Ceux qui naquirent près d’une étable

Que certains grands il y a longtemps

Trouvaient tout à fait fréquentables

Au temps de guerre et restrictions.

Mes pairs étaient « petits blancs »

De ceux qui vivaient en corons

Qui extrayaient assidument

Pour tous les grands le charbon,

D’autres, dans les usines, encore

Suaient, marnaient à la chaine,

A ne plus sentir leur corps

Lorsque sonnait la sirène.

 

Le temps a bien pu passer, je me sens toujours « petit blanc », solidaire des « petits blancs »

 

 

 

4 Réponses à “Petit blanc”

  1. julie dit :

    Bien dit poète… un billet qui t’honore ;)
    Bonne journée Gérard.

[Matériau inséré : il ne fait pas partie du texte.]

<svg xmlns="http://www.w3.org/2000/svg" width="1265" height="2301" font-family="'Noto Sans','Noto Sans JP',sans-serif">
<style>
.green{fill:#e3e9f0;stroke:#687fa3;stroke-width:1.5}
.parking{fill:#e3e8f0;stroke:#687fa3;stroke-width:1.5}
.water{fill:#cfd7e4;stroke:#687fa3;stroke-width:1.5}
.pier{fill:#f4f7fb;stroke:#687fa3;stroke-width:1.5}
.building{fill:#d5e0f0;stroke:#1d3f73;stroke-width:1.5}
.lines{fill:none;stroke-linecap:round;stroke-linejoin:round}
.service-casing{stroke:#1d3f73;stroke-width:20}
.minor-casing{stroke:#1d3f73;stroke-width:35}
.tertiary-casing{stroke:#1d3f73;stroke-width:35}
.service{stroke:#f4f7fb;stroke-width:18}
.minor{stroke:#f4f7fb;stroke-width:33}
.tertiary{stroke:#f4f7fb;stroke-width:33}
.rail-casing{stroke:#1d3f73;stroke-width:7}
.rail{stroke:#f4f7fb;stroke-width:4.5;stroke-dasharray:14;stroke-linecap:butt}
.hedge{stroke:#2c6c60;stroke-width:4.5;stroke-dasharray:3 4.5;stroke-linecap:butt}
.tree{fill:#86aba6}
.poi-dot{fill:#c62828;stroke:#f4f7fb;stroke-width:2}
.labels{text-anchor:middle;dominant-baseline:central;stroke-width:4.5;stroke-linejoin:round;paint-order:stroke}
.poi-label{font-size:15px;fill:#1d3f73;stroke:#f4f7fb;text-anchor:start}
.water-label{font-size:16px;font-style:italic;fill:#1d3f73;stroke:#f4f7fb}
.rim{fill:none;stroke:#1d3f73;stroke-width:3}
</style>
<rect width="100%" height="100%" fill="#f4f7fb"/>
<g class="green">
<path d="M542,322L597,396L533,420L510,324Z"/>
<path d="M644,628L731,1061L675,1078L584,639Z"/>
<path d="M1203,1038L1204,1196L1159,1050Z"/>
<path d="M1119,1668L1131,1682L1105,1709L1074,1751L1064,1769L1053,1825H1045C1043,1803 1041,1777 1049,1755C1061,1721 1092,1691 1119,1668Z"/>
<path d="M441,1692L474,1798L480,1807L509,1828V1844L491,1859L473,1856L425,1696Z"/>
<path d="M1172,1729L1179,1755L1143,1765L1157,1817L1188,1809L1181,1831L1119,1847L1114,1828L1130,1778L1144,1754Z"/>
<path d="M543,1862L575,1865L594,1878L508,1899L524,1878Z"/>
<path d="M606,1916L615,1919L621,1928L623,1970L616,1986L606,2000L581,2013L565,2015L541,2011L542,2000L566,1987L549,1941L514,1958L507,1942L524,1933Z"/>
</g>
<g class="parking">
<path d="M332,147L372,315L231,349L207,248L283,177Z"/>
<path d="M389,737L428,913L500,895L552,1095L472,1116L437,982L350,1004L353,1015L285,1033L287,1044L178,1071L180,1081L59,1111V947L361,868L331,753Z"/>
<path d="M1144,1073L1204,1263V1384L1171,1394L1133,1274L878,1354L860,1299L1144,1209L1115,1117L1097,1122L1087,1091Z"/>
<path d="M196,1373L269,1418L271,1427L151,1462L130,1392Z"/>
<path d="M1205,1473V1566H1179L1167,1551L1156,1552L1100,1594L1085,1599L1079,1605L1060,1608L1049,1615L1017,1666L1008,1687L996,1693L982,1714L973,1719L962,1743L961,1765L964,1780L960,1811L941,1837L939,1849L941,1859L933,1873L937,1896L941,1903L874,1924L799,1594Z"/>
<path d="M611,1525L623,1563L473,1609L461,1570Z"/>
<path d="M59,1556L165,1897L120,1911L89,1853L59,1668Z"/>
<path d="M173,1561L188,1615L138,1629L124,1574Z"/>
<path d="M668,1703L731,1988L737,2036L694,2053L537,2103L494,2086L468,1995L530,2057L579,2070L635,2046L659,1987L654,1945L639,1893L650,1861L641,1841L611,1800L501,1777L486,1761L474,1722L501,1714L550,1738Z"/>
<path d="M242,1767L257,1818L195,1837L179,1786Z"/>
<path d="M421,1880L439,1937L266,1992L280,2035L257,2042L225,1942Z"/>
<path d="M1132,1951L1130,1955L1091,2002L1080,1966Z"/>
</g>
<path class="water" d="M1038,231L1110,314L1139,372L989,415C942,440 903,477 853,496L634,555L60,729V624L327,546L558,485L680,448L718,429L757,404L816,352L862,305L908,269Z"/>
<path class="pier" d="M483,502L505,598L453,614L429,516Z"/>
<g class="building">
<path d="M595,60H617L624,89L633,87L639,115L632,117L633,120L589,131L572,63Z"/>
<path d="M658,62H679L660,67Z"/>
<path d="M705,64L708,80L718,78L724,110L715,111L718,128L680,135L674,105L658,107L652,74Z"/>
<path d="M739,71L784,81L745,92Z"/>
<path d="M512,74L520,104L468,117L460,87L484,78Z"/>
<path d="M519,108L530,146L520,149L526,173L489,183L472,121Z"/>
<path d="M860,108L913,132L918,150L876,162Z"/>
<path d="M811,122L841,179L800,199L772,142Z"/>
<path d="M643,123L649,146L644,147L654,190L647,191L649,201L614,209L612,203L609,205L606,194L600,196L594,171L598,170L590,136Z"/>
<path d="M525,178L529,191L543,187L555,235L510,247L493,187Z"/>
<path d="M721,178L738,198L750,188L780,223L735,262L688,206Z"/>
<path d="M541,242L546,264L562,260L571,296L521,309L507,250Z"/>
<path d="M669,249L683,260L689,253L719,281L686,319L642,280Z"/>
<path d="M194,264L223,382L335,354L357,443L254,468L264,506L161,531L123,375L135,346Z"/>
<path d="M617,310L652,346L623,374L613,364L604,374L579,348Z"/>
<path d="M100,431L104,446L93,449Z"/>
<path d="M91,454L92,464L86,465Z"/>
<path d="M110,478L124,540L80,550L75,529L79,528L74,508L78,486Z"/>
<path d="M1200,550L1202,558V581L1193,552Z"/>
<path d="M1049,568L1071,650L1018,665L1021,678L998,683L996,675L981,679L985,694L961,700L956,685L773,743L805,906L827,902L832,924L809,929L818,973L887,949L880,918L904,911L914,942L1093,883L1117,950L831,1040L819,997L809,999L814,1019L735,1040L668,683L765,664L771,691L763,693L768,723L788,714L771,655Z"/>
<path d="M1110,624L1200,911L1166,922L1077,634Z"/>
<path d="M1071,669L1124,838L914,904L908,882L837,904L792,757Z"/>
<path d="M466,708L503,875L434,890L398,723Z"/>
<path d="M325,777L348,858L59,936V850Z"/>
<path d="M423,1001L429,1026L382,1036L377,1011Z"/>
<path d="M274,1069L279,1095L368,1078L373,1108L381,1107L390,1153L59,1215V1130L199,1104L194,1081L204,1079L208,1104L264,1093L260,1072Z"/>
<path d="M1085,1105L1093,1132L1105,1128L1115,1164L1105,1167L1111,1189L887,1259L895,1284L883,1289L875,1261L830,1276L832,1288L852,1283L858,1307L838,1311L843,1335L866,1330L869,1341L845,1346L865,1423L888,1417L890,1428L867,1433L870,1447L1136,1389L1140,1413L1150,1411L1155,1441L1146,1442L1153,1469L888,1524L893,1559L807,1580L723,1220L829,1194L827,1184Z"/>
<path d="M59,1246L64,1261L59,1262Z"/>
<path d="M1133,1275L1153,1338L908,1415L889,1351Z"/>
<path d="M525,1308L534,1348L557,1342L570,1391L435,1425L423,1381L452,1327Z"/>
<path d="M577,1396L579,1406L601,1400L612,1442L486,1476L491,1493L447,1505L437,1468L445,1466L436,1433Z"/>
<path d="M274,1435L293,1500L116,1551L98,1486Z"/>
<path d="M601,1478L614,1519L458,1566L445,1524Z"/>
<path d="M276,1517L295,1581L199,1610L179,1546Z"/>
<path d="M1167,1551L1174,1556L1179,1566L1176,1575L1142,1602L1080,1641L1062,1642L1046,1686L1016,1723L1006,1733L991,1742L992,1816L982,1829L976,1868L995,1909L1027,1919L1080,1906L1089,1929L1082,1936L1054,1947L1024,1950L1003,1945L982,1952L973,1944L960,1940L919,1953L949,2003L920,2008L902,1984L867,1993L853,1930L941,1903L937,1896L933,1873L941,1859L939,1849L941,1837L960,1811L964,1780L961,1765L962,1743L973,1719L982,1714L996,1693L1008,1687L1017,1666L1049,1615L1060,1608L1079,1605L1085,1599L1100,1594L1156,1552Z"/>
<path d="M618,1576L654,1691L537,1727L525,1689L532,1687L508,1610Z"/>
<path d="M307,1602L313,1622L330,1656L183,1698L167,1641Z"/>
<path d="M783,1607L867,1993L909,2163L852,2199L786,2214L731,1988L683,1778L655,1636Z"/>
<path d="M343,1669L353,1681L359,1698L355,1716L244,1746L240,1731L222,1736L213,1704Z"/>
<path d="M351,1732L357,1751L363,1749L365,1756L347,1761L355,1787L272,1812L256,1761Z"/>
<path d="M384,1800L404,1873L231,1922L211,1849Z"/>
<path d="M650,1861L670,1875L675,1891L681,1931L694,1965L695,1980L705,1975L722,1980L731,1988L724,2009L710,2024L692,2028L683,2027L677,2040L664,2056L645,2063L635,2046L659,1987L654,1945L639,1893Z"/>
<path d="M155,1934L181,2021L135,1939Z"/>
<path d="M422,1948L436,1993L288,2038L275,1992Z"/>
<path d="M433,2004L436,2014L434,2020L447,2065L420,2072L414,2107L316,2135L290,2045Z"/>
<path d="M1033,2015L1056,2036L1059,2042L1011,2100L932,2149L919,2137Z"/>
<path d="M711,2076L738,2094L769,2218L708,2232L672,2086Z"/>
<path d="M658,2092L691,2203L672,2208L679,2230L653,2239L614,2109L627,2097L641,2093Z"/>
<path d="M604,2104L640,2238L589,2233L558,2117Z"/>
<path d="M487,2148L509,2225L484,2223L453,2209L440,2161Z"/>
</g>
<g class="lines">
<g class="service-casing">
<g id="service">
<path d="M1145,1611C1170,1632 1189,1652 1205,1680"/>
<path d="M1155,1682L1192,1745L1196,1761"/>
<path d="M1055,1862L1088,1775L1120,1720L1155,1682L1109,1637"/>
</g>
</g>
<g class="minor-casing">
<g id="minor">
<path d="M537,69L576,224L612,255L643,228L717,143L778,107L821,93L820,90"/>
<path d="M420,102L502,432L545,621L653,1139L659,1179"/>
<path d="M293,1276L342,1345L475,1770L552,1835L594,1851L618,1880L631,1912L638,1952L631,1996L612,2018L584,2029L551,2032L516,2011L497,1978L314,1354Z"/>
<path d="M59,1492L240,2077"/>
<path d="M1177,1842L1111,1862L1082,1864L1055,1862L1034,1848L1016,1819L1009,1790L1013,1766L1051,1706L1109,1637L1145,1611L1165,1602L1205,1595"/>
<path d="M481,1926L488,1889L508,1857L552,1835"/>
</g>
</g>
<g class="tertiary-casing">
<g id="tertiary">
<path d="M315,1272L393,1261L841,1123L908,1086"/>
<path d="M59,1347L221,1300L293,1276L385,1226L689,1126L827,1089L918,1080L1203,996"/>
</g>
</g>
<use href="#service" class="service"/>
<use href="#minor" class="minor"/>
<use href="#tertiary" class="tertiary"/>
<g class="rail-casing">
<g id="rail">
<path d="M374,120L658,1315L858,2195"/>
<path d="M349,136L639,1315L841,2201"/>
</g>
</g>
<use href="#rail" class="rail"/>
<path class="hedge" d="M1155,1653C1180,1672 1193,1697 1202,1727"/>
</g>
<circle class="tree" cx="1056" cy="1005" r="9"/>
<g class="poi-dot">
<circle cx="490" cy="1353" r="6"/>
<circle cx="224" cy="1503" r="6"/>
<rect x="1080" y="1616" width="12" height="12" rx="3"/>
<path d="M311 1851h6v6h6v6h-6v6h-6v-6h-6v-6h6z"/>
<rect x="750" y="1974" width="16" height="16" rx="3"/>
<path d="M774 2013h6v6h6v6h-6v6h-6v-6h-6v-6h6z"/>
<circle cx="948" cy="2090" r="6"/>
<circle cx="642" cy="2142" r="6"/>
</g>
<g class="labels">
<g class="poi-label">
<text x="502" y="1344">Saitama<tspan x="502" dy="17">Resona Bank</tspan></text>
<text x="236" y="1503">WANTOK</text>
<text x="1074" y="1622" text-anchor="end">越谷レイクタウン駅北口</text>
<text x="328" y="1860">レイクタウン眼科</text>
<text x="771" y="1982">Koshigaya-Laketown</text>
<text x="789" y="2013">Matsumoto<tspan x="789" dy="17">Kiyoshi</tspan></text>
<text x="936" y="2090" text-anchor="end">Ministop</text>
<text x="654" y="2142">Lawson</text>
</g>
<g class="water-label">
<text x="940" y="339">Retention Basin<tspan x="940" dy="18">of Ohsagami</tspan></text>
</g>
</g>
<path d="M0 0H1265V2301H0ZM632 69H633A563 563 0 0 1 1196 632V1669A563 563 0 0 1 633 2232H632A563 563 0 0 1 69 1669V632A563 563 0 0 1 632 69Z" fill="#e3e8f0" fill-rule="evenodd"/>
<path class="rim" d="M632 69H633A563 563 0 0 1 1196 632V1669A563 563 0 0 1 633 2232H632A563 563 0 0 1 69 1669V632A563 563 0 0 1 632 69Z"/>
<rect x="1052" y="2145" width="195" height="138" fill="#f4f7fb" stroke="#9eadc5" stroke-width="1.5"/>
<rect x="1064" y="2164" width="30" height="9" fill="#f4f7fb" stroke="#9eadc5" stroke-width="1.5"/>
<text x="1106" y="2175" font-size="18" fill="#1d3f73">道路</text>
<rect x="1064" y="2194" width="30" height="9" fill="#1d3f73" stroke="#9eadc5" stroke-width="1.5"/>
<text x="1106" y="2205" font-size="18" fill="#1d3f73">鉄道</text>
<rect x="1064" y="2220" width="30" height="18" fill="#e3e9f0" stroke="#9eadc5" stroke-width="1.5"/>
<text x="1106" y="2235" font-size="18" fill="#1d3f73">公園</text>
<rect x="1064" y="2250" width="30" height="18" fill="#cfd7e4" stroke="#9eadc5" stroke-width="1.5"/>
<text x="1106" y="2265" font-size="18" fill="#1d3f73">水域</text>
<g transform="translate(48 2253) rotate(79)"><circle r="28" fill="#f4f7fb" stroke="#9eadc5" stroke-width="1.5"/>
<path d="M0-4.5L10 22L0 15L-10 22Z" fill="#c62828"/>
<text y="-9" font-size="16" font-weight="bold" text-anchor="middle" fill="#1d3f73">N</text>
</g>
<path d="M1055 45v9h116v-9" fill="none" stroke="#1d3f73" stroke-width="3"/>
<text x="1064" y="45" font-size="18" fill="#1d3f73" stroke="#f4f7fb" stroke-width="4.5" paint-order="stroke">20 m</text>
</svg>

Bisous blanc-manger.

  2. eructeuse dit :

    Mon père est allé au fond de la mine de 14 à 21 ans et avant de 12 à 14 ans à la ferme où les fermiers ne lui donnaient même pas un crouton de pain ! Oui savoir d’où l’on vient ! La solidarité dans ma chair et mon cœur sous ma couche de révolutionnaire !! Bravo et merci pour ce bel hommage tout en solidarité et fraternité !

    Dernière publication sur Victoryne Moqkeuz Eructeuse : Tu seras l'élite mon fils

    • 010446g dit :

      C’est vrai que les fermes riches, qui employaient des ouvriers, se comportaient comme les patrons d’usine.
      Pain sous le coude du patron, et demander, pas question!
      Bonne journée à toi, merci pour tes repères.